A research team led by Riyi Shi has found that a chemical called acrolein, a known carcinogen, is present at high levels in spinal tissue for several days after a traumatic injury. Although acrolein is produced by the body and is non-toxic at normally occurring low levels, it becomes hazardous when its concentration increases, as it often does in tissue that experiences stresses such as exposure to smoke or pesticides. That list of stresses now includes physical damage, and in the case of spinal injury, acrolein's hazard may be the key in causing debilitating paralysis that sets in after the initial trauma.
"When a spinal cord ruptures, not only are the traumatized cells at increased risk of damage from free radicals that oxidize the tissue, but the cells also spill chemicals that actually help the free radicals to launch repeated attacks," said Shi, who is an associate professor of neuroscience and biomedical engineering in Purdue's School of Veterinary Medicine and Weldon School of Biomedical Engineering. "Our latest research indicates that acrolein may be the primary culprit that enables this vicious cycle.
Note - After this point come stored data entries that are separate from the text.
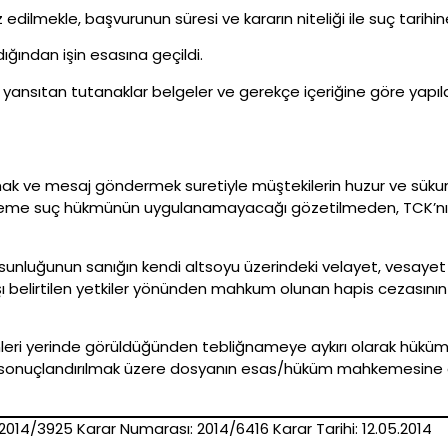
dilmekle, başvurunun süresi ve kararın niteliği ile suç tarihi
ğından işin esasına geçildi.
i yansıtan tutanaklar belgeler ve gerekçe içeriğine göre ya
amak ve mesaj göndermek suretiyle müştekilerin huzur ve sükun
cirleme suç hükmünün uygulanamayacağı gözetilmeden, TCK’nı
unluğunun sanığın kendi altsoyu üzerindeki velayet, vesayet v
arşı belirtilen yetkiler yönünden mahkum olunan hapis cezasın
denleri yerinde görüldüğünden tebliğnameye aykırı olarak hü
onuçlandırılmak üzere dosyanın esas/hüküm mahkemesine gö
014/3925 Karar Numarası: 2014/6416 Karar Tarihi: 12.05.2014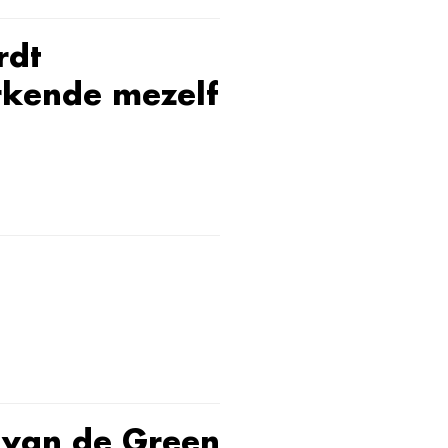
rdt
rkende mezelf
 van de Green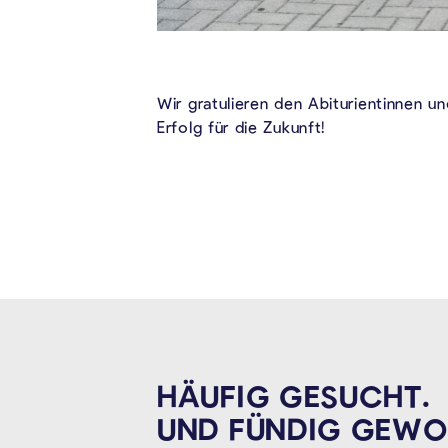
Wir gratulieren den Abiturientinnen 
Erfolg für die Zukunft!
HÄUFIG GESUCHT.
UND FÜNDIG
GEWO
Because acrolein has already been implicated in cancer and neurological diseases, drugs that detoxify it could become important for treating not only spinal cord damage but a host of other conditions as well."
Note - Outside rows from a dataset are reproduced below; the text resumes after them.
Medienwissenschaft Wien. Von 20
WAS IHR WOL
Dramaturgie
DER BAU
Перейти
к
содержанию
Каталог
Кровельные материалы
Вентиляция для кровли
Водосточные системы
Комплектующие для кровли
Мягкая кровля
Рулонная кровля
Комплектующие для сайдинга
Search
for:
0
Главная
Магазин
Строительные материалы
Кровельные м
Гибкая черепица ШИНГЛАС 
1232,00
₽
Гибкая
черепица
The research, which Shi carried out with his student Jian Luo and Koji Uchida of Japan's Nagoya University, appears in the now-available March 2005 issue of the scientific journal Neurochemical Research.
Free radical molecules are well-known enemies of bodily health, and for years, physicians have recommended a diet rich in antioxidants - such as vitamins C and E - which are able to attach themselves to free radicals, detoxifying them. While there is nothing inherently wrong with this approach, Shi said, it might not be getting at the root of some health problems.
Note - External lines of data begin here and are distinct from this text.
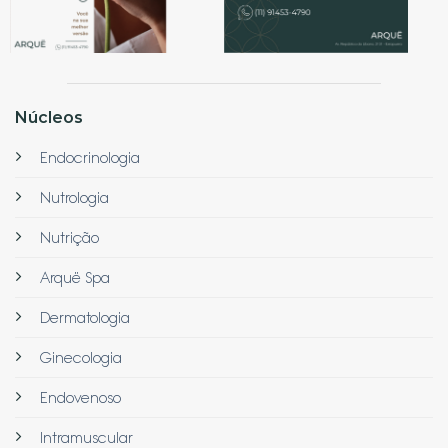
Núcleos
Endocrinologia
Nutrologia
Nutrição
Arquë Spa
Dermatologia
Ginecologia
Endovenoso
Intramuscular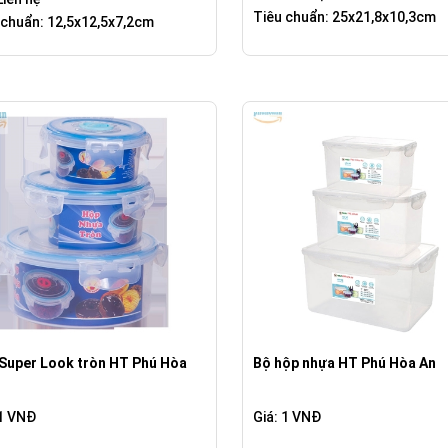
Tiêu chuẩn: 25x21,8x10,3cm
 chuẩn: 12,5x12,5x7,2cm
Super Look tròn HT Phú Hòa
Bộ hộp nhựa HT Phú Hòa An
 1 VNĐ
Giá: 1 VNĐ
"Antioxidants are good scavengers of free radicals, and it's certainly wise to have plenty of them circulating in your bloodstream," he said. "The trouble is that when free radicals start attacking tissue, it happens in a tiny fraction of a second, after which they are gone. But the acrolein that these attacks release survives in our bodies much longer, for several days at least, and its toxicity is well documented."
For example, acrolein has long been known to cause cancer when its concentration in the body rises, and not much is needed to be dangerous. When a person inhales smog or tobacco smoke, for example, the fluids lining the respiratory tract show an acrolein concentration of about a millimole - not much by measuring-cup standards, but still over 1,000 times more than usual.
"If you took a single grain of salt from a shaker and dissolved it in a liter jug, the water wouldn't taste very salty," Shi said. "But even that would be more than a millimole, and that's much more acrolein than the body can handle at once."
Because a high concentration of acrolein also has been linked to neurodegenerative conditions such as Parkinson's, Huntington's and Alzheimer's diseases - all of which progress slowly and resist treatment - Shi's team decided to see if the chemical was present in another slow-developing, seemingly untreatable condition: the degeneration of the spinal cord after initial traumatic injury.
"Unlike most other parts of the body, spinal cord tissue does not heal after injury," Shi said. "After the initial shock, it actually gets worse. Science has long been aware that some chemicals the damaged cells release are part of the problem, but no one has ever been sure which chemicals are responsible."
When a spine is damaged, the change in its ability to function follows a well-defined pattern. In response to the initial shock, the spine immediately becomes completely nonfunctional but then starts to recover quickly. Over the course of the next few days, in response to the secondary damage, the spine's function again begins to drop, and within about three days it has leveled off at a point of near non-functionality.